I apologize in advance for this is gonna be a long post but I'd rather give too much info than not enough.
Our tech departments wants to reduce our hardware and re-use some for other tasks. One of the machines they'd like to take is our SQL Server which is quite powerful, more than needed actually.
So I have to decide between sticking to that physical machine or virtualizing our SQL Server and frankly, I don't know if I like the idea or not. I'm the first one to advocate virtualization when it comes to terminal servers or application servers but I don't know if it's such a good idea with servers doing lots of disk I/O like SQL Server.
This is about SQL 2005 Standard Edition SP3 currently running on Windows 2003, both 64 bit.
The current machine is a SuperMicro server with two quad-core CPU's, 32 Gigs of RAM and a RAID controller. We have a 450 GB SAS Drive where we keep the databases and a 1 TB WD Caviar Black Sata II drive for the Transaction Logs. Both drives are mirrored.
We use Red Gate's SQL Backup with two full backups a day, one differential backup at noon and transaction log backups every 2 hours. These backups are stored on the 1 TB Drive (same as our T-Logs) and also copied to a another drive with Red Gate's network copy feature.
We run all four SQL Services (SSDS, SSIS, SSRS, SSAS) on that machine and use them all.
SSDS: We have 30 databases ranging from a few hundred KB's to over 28 GB's. The 28 GB one supports our MRP systems and all the operations associated with running our company.
SSIS/SSAS: We really don't use it much, I have just a couple of packages which run twice a day to generate/update an OLAP cube that is accessed by about 15 people a few times a day each.
SSRS: We don't have many reports on the server but they are linked to our live databases and they are critical to our normal operations. They give our people the information they need to do their job when
they need it. I'd say it's running reports around a 100 times a day.
Now back to our databases. Our MRP system comes from a 3rd party, it's programmed in C# .NET and relies heavily on stored procedures, user functions and database triggers. The problem is that it is all very badly coded and uses cursors like you wouldn't believe. It has cursors in SP's calling SP's that have cursors calling SP's that also have cursors. It has SP's with cursors calling themselves inside the cursor loops with different parameters. It has nested cursors and even cursors and nested cursors in triggers
. Needless to say, the whole thing looks like a bad joke and is slow as hell.
And to add to that, the .NET app works with huge datasets which are populated by these "cursored" SP's.

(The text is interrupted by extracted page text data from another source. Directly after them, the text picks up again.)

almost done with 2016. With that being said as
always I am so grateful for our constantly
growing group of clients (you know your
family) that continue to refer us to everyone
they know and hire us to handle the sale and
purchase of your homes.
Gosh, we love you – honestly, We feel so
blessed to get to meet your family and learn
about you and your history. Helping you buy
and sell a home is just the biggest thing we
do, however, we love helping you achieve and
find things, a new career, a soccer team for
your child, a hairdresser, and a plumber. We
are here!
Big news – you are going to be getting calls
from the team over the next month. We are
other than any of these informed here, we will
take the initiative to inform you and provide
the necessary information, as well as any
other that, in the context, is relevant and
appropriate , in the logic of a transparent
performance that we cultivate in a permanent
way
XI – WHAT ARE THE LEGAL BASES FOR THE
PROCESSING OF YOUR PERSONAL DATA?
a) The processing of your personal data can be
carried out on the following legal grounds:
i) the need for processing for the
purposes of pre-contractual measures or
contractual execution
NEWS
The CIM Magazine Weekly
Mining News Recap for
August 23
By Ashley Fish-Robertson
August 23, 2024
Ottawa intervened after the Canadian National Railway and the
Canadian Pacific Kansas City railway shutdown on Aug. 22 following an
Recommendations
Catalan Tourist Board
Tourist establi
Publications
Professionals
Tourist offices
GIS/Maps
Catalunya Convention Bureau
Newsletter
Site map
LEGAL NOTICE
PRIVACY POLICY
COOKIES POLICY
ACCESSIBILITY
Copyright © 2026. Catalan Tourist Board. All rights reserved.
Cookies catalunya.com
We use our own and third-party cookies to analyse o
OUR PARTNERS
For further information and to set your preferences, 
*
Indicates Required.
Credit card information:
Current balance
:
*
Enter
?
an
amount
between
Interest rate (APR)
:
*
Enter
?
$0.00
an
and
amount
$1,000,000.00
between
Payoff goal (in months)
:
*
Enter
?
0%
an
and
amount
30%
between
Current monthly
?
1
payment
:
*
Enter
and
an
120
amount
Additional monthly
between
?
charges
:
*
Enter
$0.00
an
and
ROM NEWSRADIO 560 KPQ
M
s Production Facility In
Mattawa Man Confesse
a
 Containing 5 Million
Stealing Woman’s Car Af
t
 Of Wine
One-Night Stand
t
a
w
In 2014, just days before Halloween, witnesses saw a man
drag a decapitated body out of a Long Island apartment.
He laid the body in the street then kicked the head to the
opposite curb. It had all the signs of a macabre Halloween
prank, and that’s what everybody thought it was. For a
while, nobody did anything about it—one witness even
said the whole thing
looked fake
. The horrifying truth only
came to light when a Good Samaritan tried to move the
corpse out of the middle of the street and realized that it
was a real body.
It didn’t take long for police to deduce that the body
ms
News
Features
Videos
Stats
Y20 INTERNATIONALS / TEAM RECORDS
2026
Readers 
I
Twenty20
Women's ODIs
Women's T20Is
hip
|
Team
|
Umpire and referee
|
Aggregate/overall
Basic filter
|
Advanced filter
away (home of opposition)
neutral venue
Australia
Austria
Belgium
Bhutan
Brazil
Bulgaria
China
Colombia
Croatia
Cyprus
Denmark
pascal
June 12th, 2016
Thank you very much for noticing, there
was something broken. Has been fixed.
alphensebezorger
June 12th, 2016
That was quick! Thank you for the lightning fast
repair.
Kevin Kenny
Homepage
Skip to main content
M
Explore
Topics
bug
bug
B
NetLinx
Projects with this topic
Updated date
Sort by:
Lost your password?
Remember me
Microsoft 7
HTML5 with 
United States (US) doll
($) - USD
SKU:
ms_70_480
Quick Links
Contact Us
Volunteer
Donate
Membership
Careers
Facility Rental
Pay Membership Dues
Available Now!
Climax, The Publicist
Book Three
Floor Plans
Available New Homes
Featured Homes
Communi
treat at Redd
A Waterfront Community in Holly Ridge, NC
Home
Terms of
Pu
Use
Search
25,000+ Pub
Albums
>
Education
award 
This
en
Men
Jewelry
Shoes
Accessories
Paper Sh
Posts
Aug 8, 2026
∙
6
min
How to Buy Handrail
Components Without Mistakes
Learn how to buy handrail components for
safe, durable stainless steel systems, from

And to add even more, most of it (if not all of it) runs inside transactions. Yes.......in case you're wondering, we do face problems of transactions running for minutes and locking up the entire tables and kicking people out. Some of our users do wonder why they are chosen as victims of something so often
. I guess that gives a good idea of what can be going on in the transaction logs.
I think that pretty much covers our environment so back to virtualization now, here's what's been proposed to me by our tech department. They want to convert this powerful machine into a Hyper-V server. I'll spare you the details on how they wish to proceed but down the lines it comes to converting the current physical machine into a virtual machine on a Hyper-V server hosted on Windows 2008 R2 and then upgrade the Windows 2003 OS of the virtual machine to Windows 2008 R2.
Here are the things that I'm concerned about.
Memory speed: A 30 GB database running cursors and generating datasets all day long probably uses memory a lot. Will a virtual SQL Server experience slow memory or is it gonna be as fast as when it runs on the physical machine ?
Transaction logs: That bothers me a lot actually. Is it conceivable to run a 30 GB database with a 20 GB transaction log on virtual disk when the amount of I/O that all these transactions and cursors are generating ?
Is it a really bad idea to virtualize this ? Are there any other things I should consider ?
And we do virtualize it, is converting the physical machine to virtual and upgrading the OS a good idea ? Are we gonna run into all kinds of problems ? Should we create a virtual machine from scratch and re-install all the SQL services and databases ?
I'm one of those people who ended in charge because there was nobody else and although I think I'm doing a good job with our server, this kind of stuff really is beyond me level of knowledge and I really don't have the expertise to make that kind of decision......but I have to make it anyway so I will be very grateful for any help I can get on this.